• **What the exercise asks**:
Retype the stretch of the machine learning assignment from "Pdf versions of" through "of the box.", keeping every word and mark unchanged.

• **Document passage**:
## The Wonderful World of ML - Session 2 Assignment

Two of my favorite and most highly recommended references for machine learning are:  

- [An Introduction to Statistical Learning with Applications in R - James, Witten, Hastie, and Tibshirani](https://github.com/MichaelSzczepaniak/WonderfulML/raw/master/docs/ISLR%20Seventh%20Printing.pdf)
- [The Elements of Statistical Learning - Hastie, Tibshirani and Friedman](https://github.com/MichaelSzczepaniak/WonderfulML/raw/master/docs/TheElementsOfStatisticalLearning_Hastie_Tibshirani_Friedman_print10.pdf)

Pdf versions of both of these books have been uploaded to the repo and can be downloaded using the links under each title.  If you are relatively new to the area of machine learning, the first reference will be your friend.  If you are an experienced pro, have great math skills and/or need more depth on a particular topic, the second reference is an excellent reference.  I will refer to the first reference as the **ISL** and the second as the **ESL** throughout the rest of this series.

1) If you haven't done so by now, install jupyter notebook and configure it with an R kernel if you are an R user.  If you are Python user, your Anaconda install will have Python configured out of the box.

*Python users -* If you have installed the [latest version of Anaconda](https://www.continuum.io/downloads), you should have jupyter notebook as part of this install.  If you have a distribution of Python which doesn't include jupyter, you can do a **pip** install as described [here](http://jupyter.readthedocs.io/en/latest/install.html).  

*R users -*  Because jupyter runs on Python, you will also need to install a Python distribution if you don't have one installed on your system already.  I recommend installing the [latest version of Anaconda](https://www.continuum.io/downloads) if you don't have a compelling reason not to use this distribution because it comes with jupyter as mentioned earlier.

• **Dataset entries**:
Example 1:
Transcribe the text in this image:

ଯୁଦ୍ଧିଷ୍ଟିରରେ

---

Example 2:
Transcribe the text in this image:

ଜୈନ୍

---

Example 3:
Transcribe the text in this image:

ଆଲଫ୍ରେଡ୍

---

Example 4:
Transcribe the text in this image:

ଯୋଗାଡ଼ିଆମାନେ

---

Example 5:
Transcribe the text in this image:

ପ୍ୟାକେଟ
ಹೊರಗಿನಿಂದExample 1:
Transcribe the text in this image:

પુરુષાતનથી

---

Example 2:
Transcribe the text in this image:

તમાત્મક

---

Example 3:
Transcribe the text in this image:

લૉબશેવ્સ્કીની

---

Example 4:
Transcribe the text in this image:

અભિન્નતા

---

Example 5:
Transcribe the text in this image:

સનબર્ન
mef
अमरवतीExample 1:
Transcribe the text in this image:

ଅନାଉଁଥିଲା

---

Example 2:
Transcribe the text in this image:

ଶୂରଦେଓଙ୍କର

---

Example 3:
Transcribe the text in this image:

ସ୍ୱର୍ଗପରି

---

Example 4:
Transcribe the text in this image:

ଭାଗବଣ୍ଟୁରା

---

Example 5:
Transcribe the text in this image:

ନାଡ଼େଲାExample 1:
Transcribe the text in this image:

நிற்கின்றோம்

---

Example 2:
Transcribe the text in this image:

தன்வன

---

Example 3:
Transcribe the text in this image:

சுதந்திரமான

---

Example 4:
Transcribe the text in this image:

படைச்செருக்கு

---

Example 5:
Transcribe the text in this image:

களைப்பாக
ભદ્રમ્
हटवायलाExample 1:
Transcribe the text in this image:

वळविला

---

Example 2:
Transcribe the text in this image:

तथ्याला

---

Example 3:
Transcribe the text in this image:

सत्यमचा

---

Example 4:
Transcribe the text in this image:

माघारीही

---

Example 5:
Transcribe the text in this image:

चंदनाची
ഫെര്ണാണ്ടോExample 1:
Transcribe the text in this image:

• **Result below**:
Pdf versions of both of these books have been uploaded to the repo and can be downloaded using the links under each title.  If you are relatively new to the area of machine learning, the first reference will be your friend.  If you are an experienced pro, have great math skills and/or need more depth on a particular topic, the second reference is an excellent reference.  I will refer to the first reference as the **ISL** and the second as the **ESL** throughout the rest of this series.

1) If you haven't done so by now, install jupyter notebook and configure it with an R kernel if you are an R user.  If you are Python user, your Anaconda install will have Python configured out of the box.